How-to guide for risky HIV/epilepsy drugs

MICHIGAN STATE (US) — New guidelines will help doctors avoid fatal interactions among HIV/AIDS and epilepsy drugs, and prevent anti-HIV drugs from losing effectiveness.

Gretchen Birbeck—who spends several months each year in the sub-Sahara African nation of Zambia researching epilepsy, HIV /AIDS, and cerebral malaria—is the lead author of the medical guideline, published in the journal Neurology and co-developed with the World Health Organization through the International League Against Epilepsy.



According to the World Health Organization, more than 33 million people worldwide were living with HIV in 2009.

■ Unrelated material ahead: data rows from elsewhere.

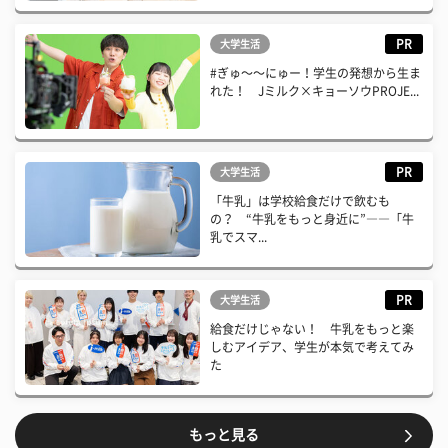
PR
大学生活
#ぎゅ〜〜にゅー！学生の発想から生ま
れた！ Jミルク×キョーソウPROJE...
PR
大学生活
「牛乳」は学校給食だけで飲むも
の？ “牛乳をもっと身近に”――「牛
乳でスマ...
PR
大学生活
給食だけじゃない！ 牛乳をもっと楽
しむアイデア、学生が本気で考えてみ
た
もっと見る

Seizure disorders are common among people with HIV, with up to 55 percent of patients requiring treatment with anti-epileptic drugs, known as AEDs, says Birbeck, a professor of neurology and ophthalmology at Michigan State University.

Until now, formal treatment guidelines did not exist for those with HIV/AIDS who were in need of AEDs, which treat everything from epilepsy to mood disorders to other neurological ailments.

When certain seizure drugs are combined with HIV/AIDS drugs known as antiretrovirals, or ARVs, one or more of the combined drugs may become less effective or more toxic.
Seizure drugs that decrease HIV/AIDS drug levels—such as phenytoin, phenobarbital, and carbamazepine—may cause HIV/AIDS drugs to fail.

“Drug interactions between AEDs and ARVs could result in progression to AIDS and/or reduced seizure control,” says Birbeck.

“Providing guidelines that help physicians select appropriate therapies for their patients with epilepsy and HIV/AIDS will ultimately improve patient outcomes and possibly decrease the public health threat of the development of drug-resistant HIV.”

In early 2011, the National Institute of Neurological Disorders and Stroke supported Birbeck’s cohort study in Zambia—where rates of epilepsy and AIDS are both high—to provide data on possible drug interactions that could make HIV drugs less effective or the disease drug resistant.

Because seizure and HIV/AIDS drug choices are limited in developing countries, the risk of drug interactions is higher in those countries.

“Future research should target epilepsy and HIV/AIDS drug combinations where choices are limited, such as in developing countries, to better understand the risks,” Birbeck says.

“It also is important that patients know exactly which drugs they are taking and provide that information to all prescribing health care providers caring for them.”

To establish the guidelines, Birbeck and colleagues systematically reviewed studies published in the medical literature between 1950 and 2010 to determine the prevalence of co-usage of anti-epileptic drugs and antiretrovirals and drug interactions. Nearly 4,500 articles were identified, 68 full studies were reviewed, and data from 42 used in the analysis.